The Biden administration doesn't seem worried about details like that. The president is no friend to Big Oil, and arguably has done as much as anyone to speed the transition away from fossil fuels, including the passage of landmark climate legislation. But the current short supplies and high prices in the U.S. have as much to do with ex-President Donald Trump, who claimed to be a champion of dirty energy. The domestic industry fared a lot worse under his administration than is commonly understood.
Trump's efforts to roll back environmental regulations were chaotic and beset by legal challenges. His rash decision to withdraw from the Paris Climate Accord was no favor to the oil industry, either. The 2015 agreement provides a useful framework for dealing with climate change, which companies like Exxon have supported by reducing emissions and investing in carbon capture and storage.
Trump reversed promises to expand offshore production, failed to revive the coal industry despite a lot of talk and perpetuated the long-standing requirement to water down motor fuel with ethanol — an anti-free-market policy beloved by farm-state Republicans because it subsidizes politically favored farmers and agribusinesses.
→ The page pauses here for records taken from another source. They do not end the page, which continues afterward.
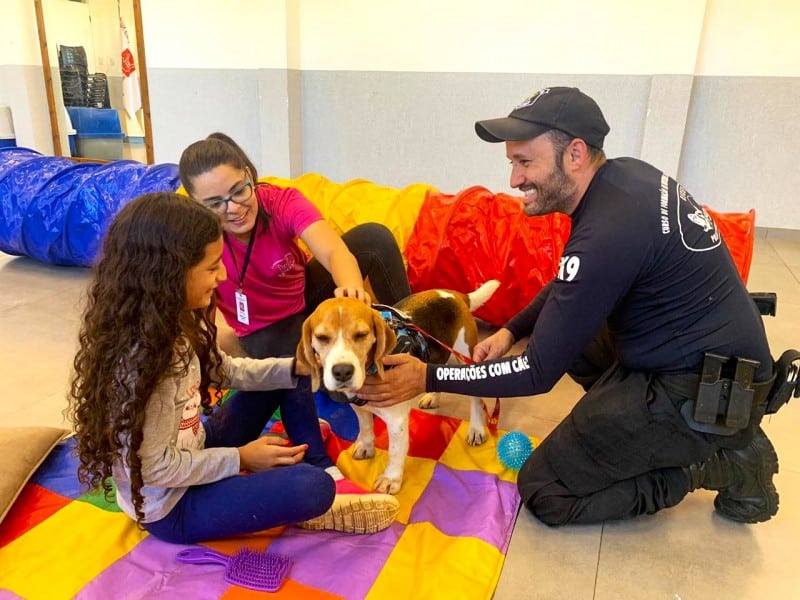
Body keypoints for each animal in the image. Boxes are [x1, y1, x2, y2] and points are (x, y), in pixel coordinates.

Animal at [296, 280, 496, 492]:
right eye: (322, 337)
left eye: (361, 335)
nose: (342, 371)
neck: (370, 371)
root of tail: (455, 295)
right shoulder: (359, 408)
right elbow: (365, 427)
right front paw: (366, 446)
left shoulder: (396, 421)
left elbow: (395, 451)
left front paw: (391, 478)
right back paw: (433, 397)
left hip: (466, 357)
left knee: (475, 398)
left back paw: (476, 428)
The perpetual undermining of Big Oil in the U.S. has discouraged investment in the domestic market. America needs these companies to be strong, so they can increase energy production and, with it, the nation's collective security.
What will it take to stimulate domestic investment? Certainly not a government seizure of "excess profits." Curbs on exports, another restriction reportedly under consideration, similarly would only weaken the case for U.S. production. The Biden administration's hostility to interstate pipeline investments also is counterproductive.
The biggest factor in favor of additional investment is simple supply and demand. Short supplies and sustained high prices are exactly the conditions producers need before they can reasonably green-light large-scale capital expenditures in the U.S.
If anyone wants evidence that producing energy at home is better than trying to get it from countries that don't share America's national interests, consider one of Biden's recent foreign policy gaffes. The president looked foolish when the OPEC oil cartel cut production last month not long after he begged Saudi Arabia, its de facto leader, to boost the flow.
Russia, too, has been exposed as an untrustworthy supplier after cutting off energy supplies to Europe. Even if Vladimir Putin's war in Ukraine ended tomorrow, Germany and other countries stung by the warmongering Russian leader now recognize that they must find different sources of energy. The reality is that America and other developed economies will need fossil fuels for many years to come.
Perhaps the best argument against a windfall profit tax on the oil industry is that America already tried it, in 1980, and it didn't work. Predictably, it increased red tape, reduced domestic production and made the U.S. more dependent on foreign oil, consequences that contributed to its repeal in 1988.
Then, and now, making U.S. producers less competitive is self-defeating and counterproductive. Let's not make the same mistake again.